What is needed
Search each line of the data for the word "main"; copy every line where it is found.

=== Given data ===

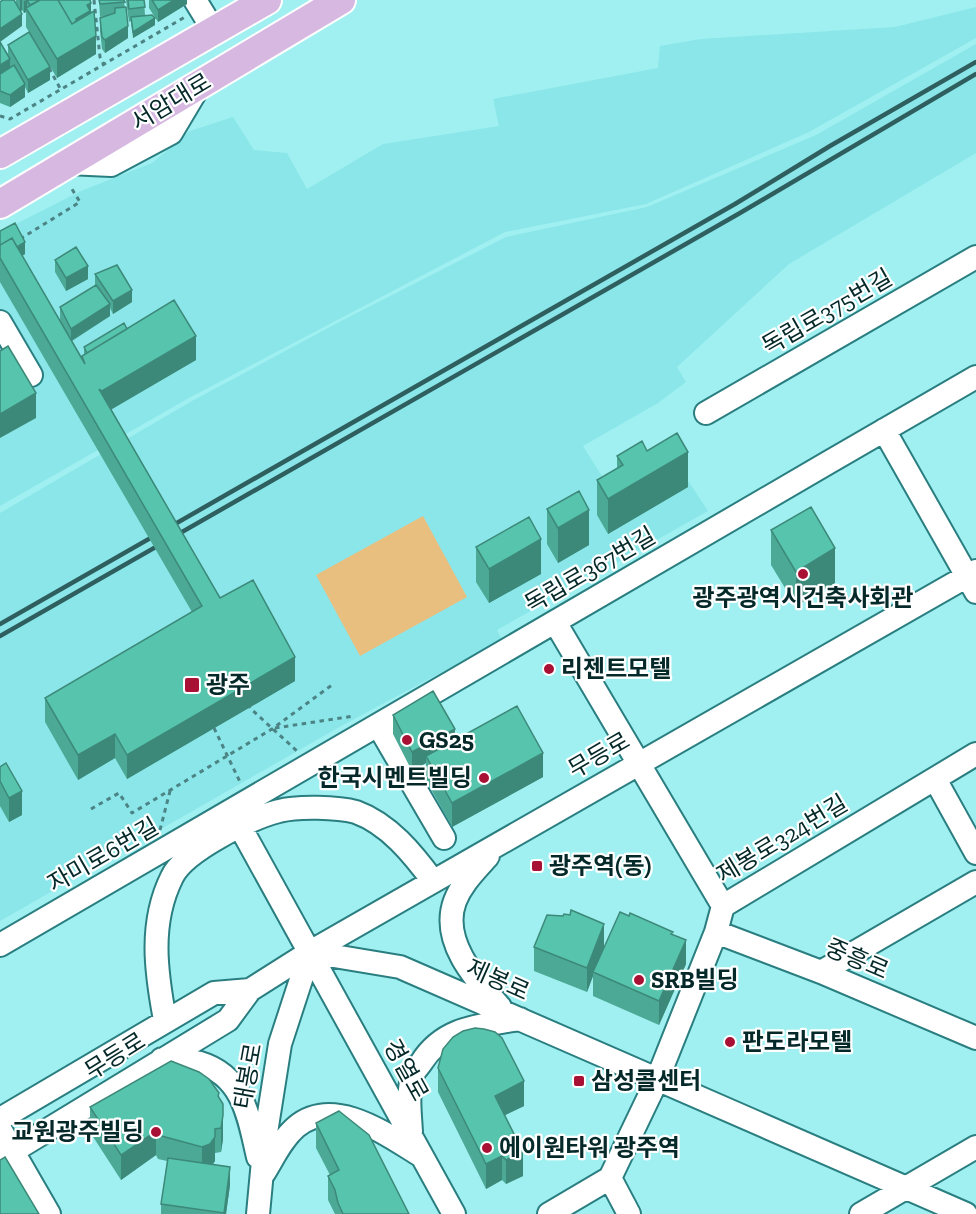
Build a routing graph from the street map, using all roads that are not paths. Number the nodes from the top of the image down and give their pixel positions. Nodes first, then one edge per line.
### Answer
1 (267, 0) edge
2 (341, 0) edge
3 (203, 13) edge
4 (32, 135) junction
5 (0, 142) edge
6 (0, 154) edge
7 (0, 204) edge
8 (976, 257) edge
9 (0, 321) edge
10 (31, 375) dead end
11 (976, 377) edge
12 (706, 413) dead end
13 (884, 430) junction
14 (973, 580) edge
15 (555, 622) junction
16 (378, 725) junction
17 (976, 754) edge
18 (638, 764) junction
19 (935, 779) junction
20 (241, 813) junction
21 (444, 838) dead end
22 (502, 842) junction
23 (976, 853) edge
24 (433, 881) junction
25 (976, 882) edge
26 (723, 906) junction
27 (716, 932) junction
28 (0, 945) edge
29 (310, 952) junction
30 (821, 972) junction
31 (250, 990) junction
32 (512, 1016) junction
33 (165, 1020) junction
34 (976, 1038) edge
35 (162, 1059) junction
36 (657, 1080) junction
37 (0, 1119) edge
38 (0, 1129) edge
39 (411, 1136) junction
40 (976, 1147) edge
41 (7, 1155) edge
42 (423, 1157) junction
43 (262, 1176) junction
44 (610, 1178) junction
45 (904, 1187) junction
46 (49, 1214) edge
47 (258, 1214) edge
48 (454, 1214) edge
49 (549, 1214) edge
50 (629, 1214) edge
51 (861, 1214) edge
52 (966, 1214) edge

1 - 3 main road, 서암대로
2 - 7 main road, 서암대로
3 - 4 main road, 서암대로
4 - 5 main road
4 - 6 main road, 서암대로
8 - 12 street, 독립로375번길
9 - 10 street
11 - 13 street, 독립로367번길
13 - 14 street
13 - 15 street, 독립로367번길
14 - 18 street, 무등로
15 - 16 street, 독립로367번길
15 - 18 street
16 - 20 street, 독립로367번길
16 - 21 street
17 - 19 street, 제봉로324번길
18 - 22 street, 무등로
18 - 26 street
19 - 23 street
19 - 26 street, 제봉로324번길
20 - 24 street
20 - 28 street, 자미로6번길
20 - 29 street, 경열로
20 - 33 street
22 - 24 street, 무등로
22 - 32 street
24 - 29 street, 무등로
25 - 30 street
26 - 27 street, 제봉로324번길
27 - 30 street, 중흥로
27 - 36 street, 제봉로324번길
29 - 31 street, 무등로
29 - 32 street, 제봉로
29 - 39 street, 경열로
29 - 43 street, 태봉로
30 - 34 street, 중흥로
31 - 33 street, 무등로
31 - 35 street, 무등로
32 - 36 street, 제봉로
32 - 39 street
33 - 37 street, 무등로
35 - 41 street, 무등로
35 - 43 street
36 - 44 street
36 - 45 street, 제봉로
38 - 41 street
39 - 42 street, 경열로
40 - 45 street
41 - 46 street
42 - 43 street
42 - 48 street, 경열로
43 - 47 street, 태봉로
44 - 49 street
44 - 50 street
45 - 51 street
45 - 52 street, 제봉로

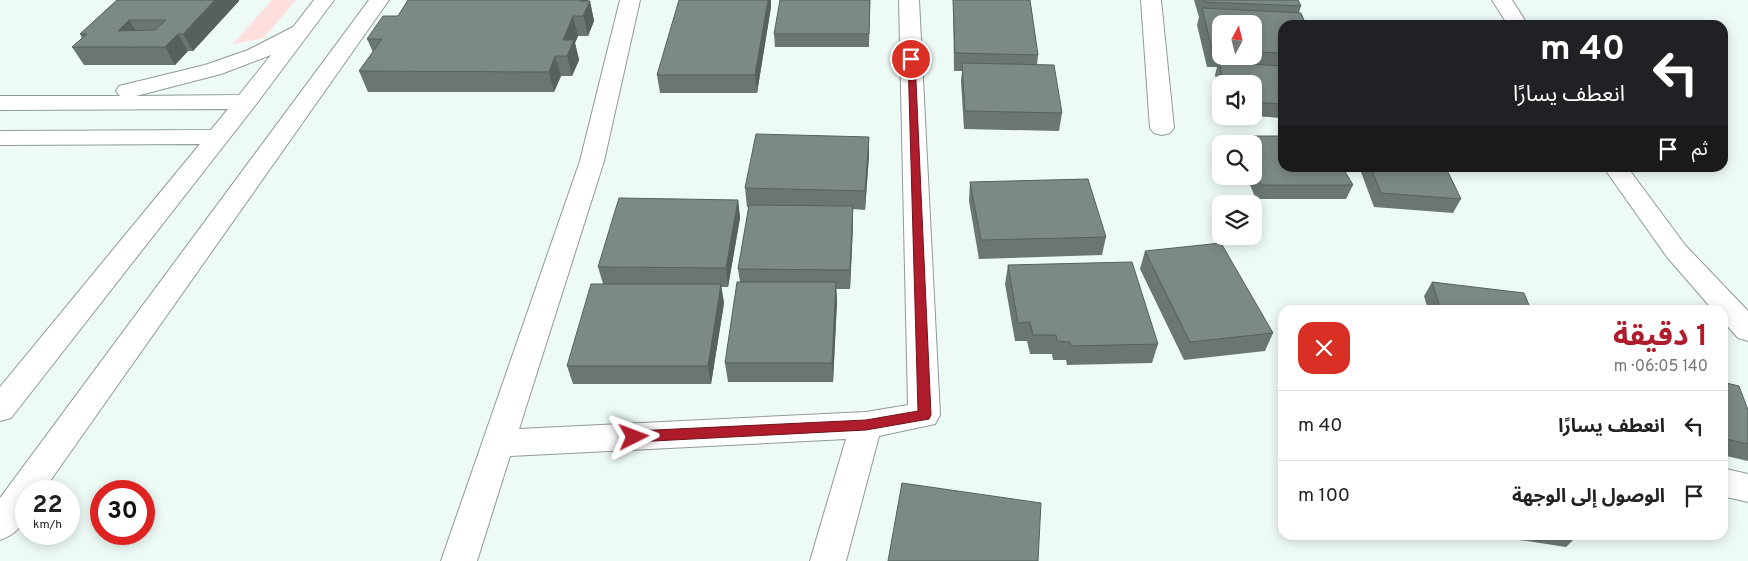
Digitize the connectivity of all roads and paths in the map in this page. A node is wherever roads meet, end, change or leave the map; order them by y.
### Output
1 (324, 0) edge
2 (379, 0) edge
3 (630, 0) edge
4 (908, 0) edge
5 (1151, 0) edge
6 (1502, 0) edge
7 (1515, 20) edge
8 (305, 25) junction
9 (246, 102) junction
10 (0, 103) edge
11 (82, 103) junction
12 (1162, 128) dead end
13 (0, 138) edge
14 (218, 138) junction
15 (1619, 172) edge
16 (1726, 305) edge
17 (1728, 308) edge
18 (1748, 330) edge
19 (0, 408) edge
20 (866, 425) junction
21 (498, 443) junction
22 (1728, 483) edge
23 (1748, 488) edge
24 (0, 525) edge
25 (459, 561) edge
26 (828, 561) edge

1 - 8 street
2 - 24 street
3 - 21 street
4 - 20 street
5 - 12 street
6 - 7 street
8 - 9 street
8 - 11 street
9 - 11 street
9 - 14 street
10 - 11 street
13 - 14 street
14 - 19 street
15 - 16 street
17 - 18 street
20 - 21 street
20 - 26 street
21 - 25 street
22 - 23 street

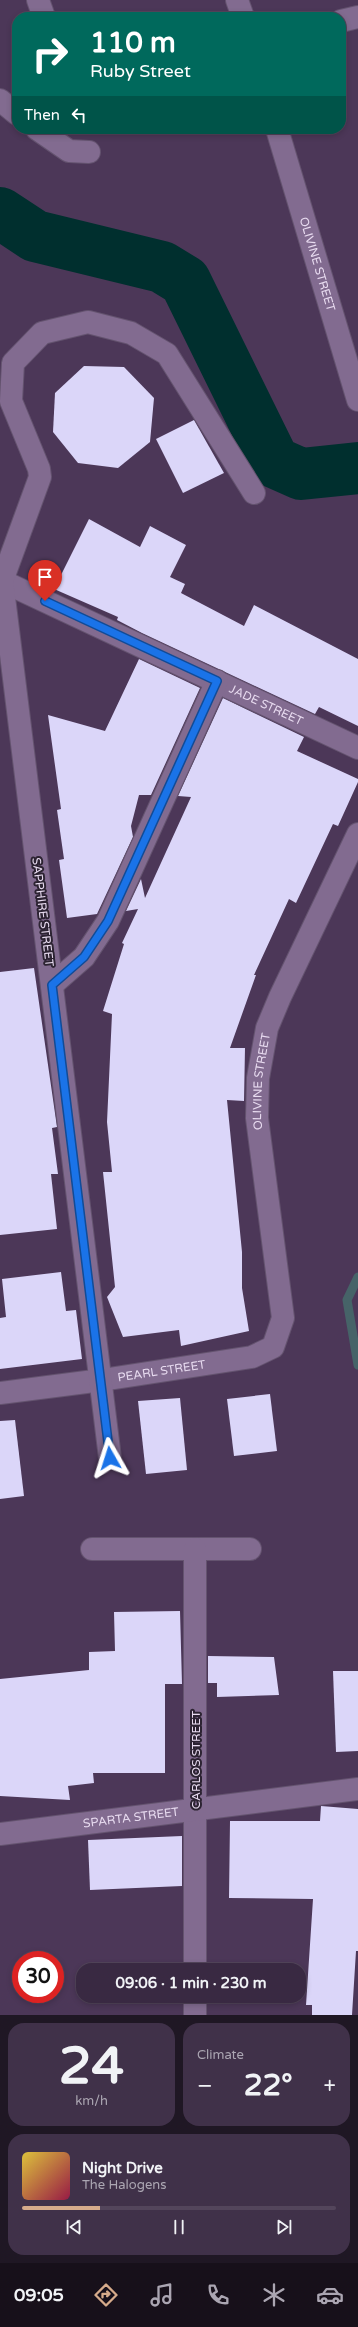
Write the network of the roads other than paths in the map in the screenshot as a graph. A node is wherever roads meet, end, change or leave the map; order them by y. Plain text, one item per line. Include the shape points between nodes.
1 (38, 0) edge
2 (238, 0) edge
3 (42, 12) edge
4 (242, 12) edge
5 (358, 16) edge
6 (346, 20) edge
7 (0, 100) edge
8 (12, 110) edge
9 (45, 134) edge
10 (278, 134) edge
11 (88, 152) dead end
12 (358, 400) edge
13 (254, 493) dead end
14 (1, 580) edge
15 (217, 681) junction
16 (358, 748) edge
17 (358, 834) edge
18 (52, 985) junction
19 (273, 1347) joint
20 (102, 1380) junction
21 (0, 1392) edge
22 (110, 1458) dead end
23 (92, 1549) dead end
24 (195, 1549) junction
25 (250, 1549) dead end
26 (358, 1789) edge
27 (196, 1808) junction
28 (0, 1834) edge
29 (195, 1963) edge
30 (195, 2003) edge
31 (195, 2015) edge

1 - 3 street
2 - 4 street
5 - 6 street
7 - 8 street
9 - 11 street via 69,150
10 - 12 street, OLIVINE STREET
13 - 14 street via 167,354 131,333 88,322 42,333 13,363 11,402 40,477
14 - 15 street, JADE STREET
14 - 18 street, SAPPHIRE STREET
15 - 16 street, JADE STREET
15 - 18 street via 108,921 84,957
17 - 19 street, OLIVINE STREET via 280,997 268,1028 258,1078 257,1118 283,1318
18 - 20 street, SAPPHIRE STREET
19 - 20 street, PEARL STREET via 252,1357
20 - 21 street, PEARL STREET
20 - 22 street, SAPPHIRE STREET
23 - 24 street
24 - 25 street
24 - 27 street, CARLOS STREET
26 - 27 street, SPARTA STREET
27 - 28 street, SPARTA STREET
27 - 29 street, CARLOS STREET
30 - 31 street

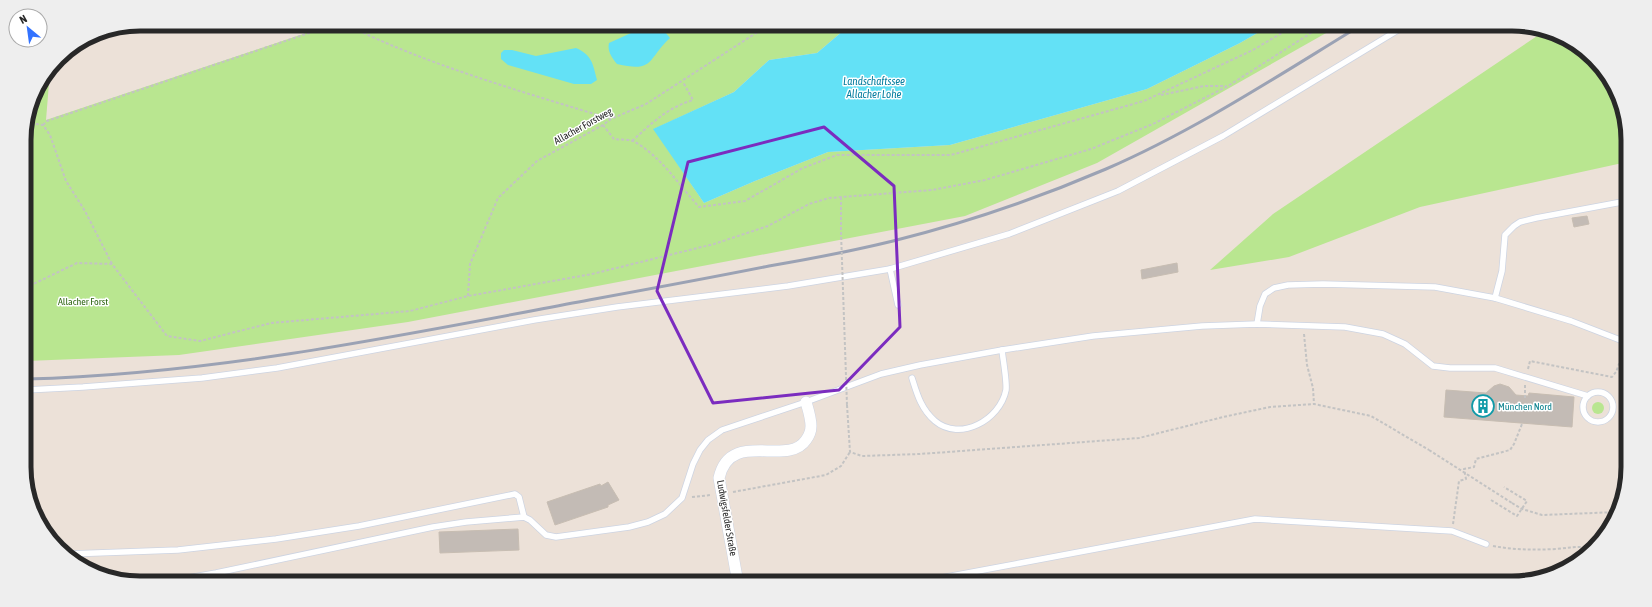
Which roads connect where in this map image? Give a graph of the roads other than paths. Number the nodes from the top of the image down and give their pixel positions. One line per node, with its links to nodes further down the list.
1 (1396, 31): 3 (lane)
2 (1621, 202): 4 (lane)
3 (890, 270): 5 (lane); 10 (lane)
4 (1495, 298): 6 (lane); 7 (lane)
5 (898, 305)
6 (1257, 324): 8 (lane); 11 (lane)
7 (1621, 340)
8 (1002, 350): 9 (lane); 12 (lane)
9 (912, 378)
10 (31, 390)
11 (1588, 396): 11 (lane)
12 (806, 402): 13 (lane); 17 (street, Ludwigsfelder Straße)
13 (524, 517): 15 (lane); 16 (lane)
14 (1486, 544): 18 (lane)
15 (74, 554)
16 (199, 576)
17 (737, 576)
18 (951, 576)

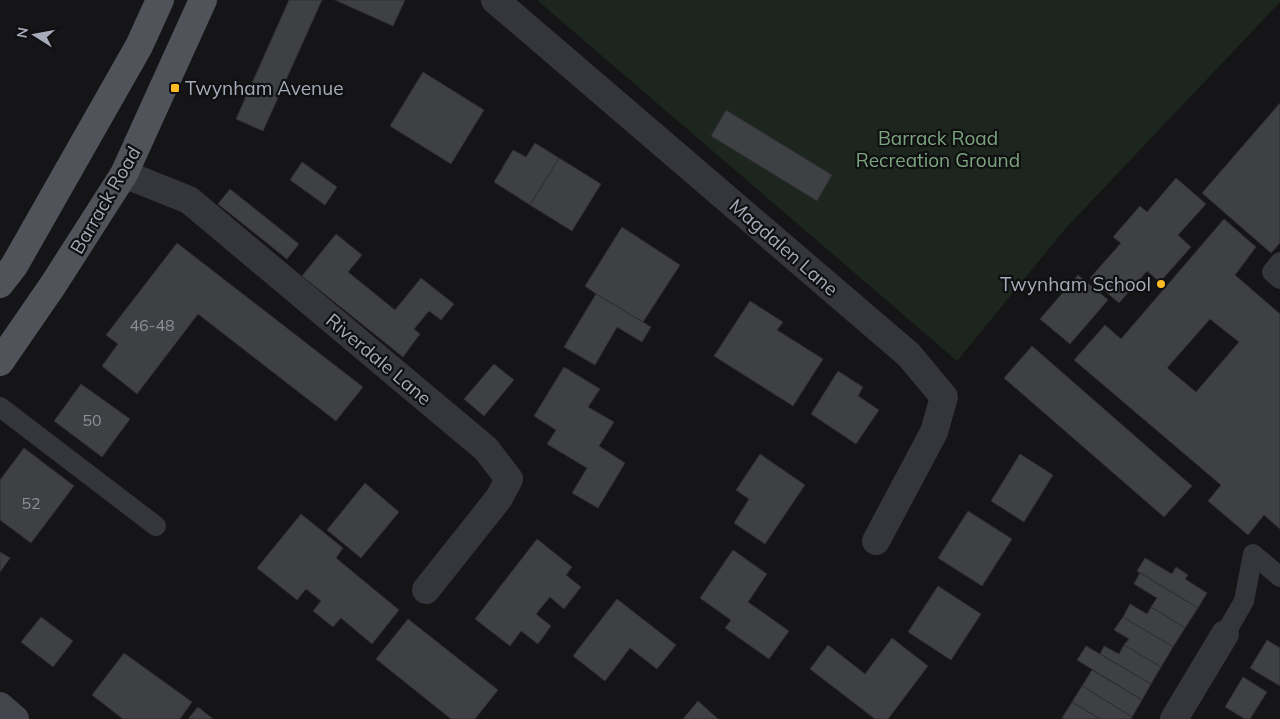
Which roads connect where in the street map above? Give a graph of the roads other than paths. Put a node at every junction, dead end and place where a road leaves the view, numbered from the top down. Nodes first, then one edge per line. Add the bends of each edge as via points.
1 (160, 0) edge
2 (203, 0) edge
3 (495, 0) edge
4 (124, 174) junction
5 (1280, 262) edge
6 (5, 268) edge
7 (1280, 279) edge
8 (0, 362) edge
9 (0, 407) edge
10 (156, 526) dead end
11 (876, 542) dead end
12 (1280, 577) edge
13 (426, 590) dead end
14 (1225, 634) joint
15 (0, 706) edge
16 (15, 719) edge
17 (1174, 719) edge

1 - 6 main road via 139,46
2 - 4 main road, Barrack Road
3 - 11 street, Magdalen Lane via 909,355 944,397 934,432
4 - 8 main road, Barrack Road
4 - 13 street, Riverdale Lane via 189,200 486,449 509,479 500,498
5 - 7 lane via 1272,272
9 - 10 lane
12 - 14 lane via 1253,554 1244,601
14 - 17 street
15 - 16 main road

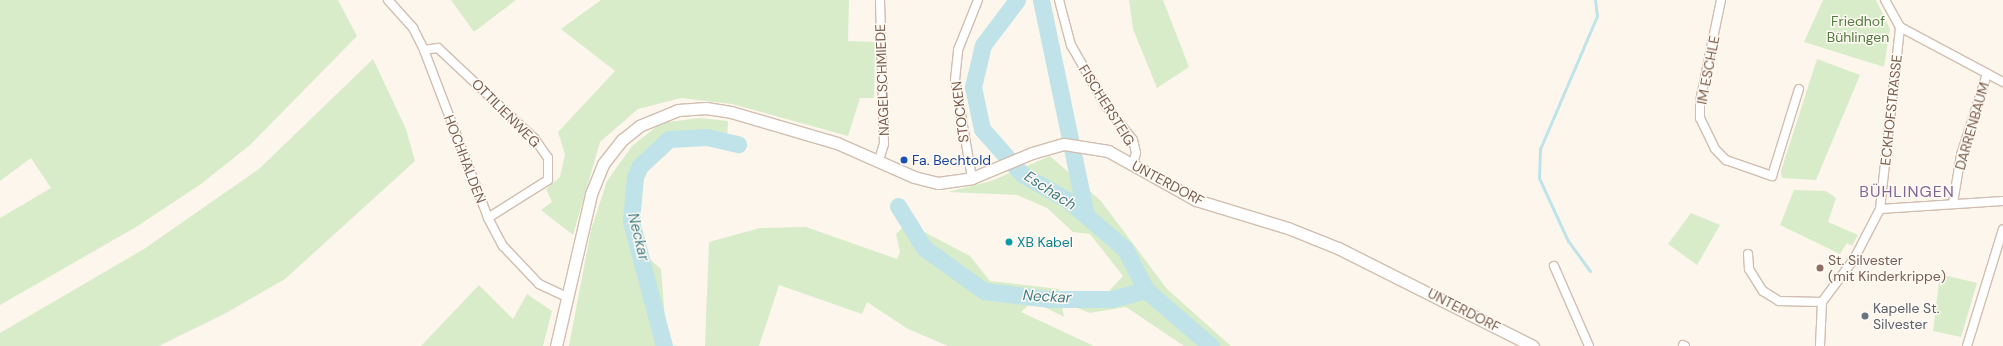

===

Response to this task
1 - 3 main road, 서암대로
2 - 7 main road, 서암대로
3 - 4 main road, 서암대로
4 - 5 main road
4 - 6 main road, 서암대로
1 - 6 main road via 139,46
2 - 4 main road, Barrack Road
4 - 8 main road, Barrack Road
15 - 16 main road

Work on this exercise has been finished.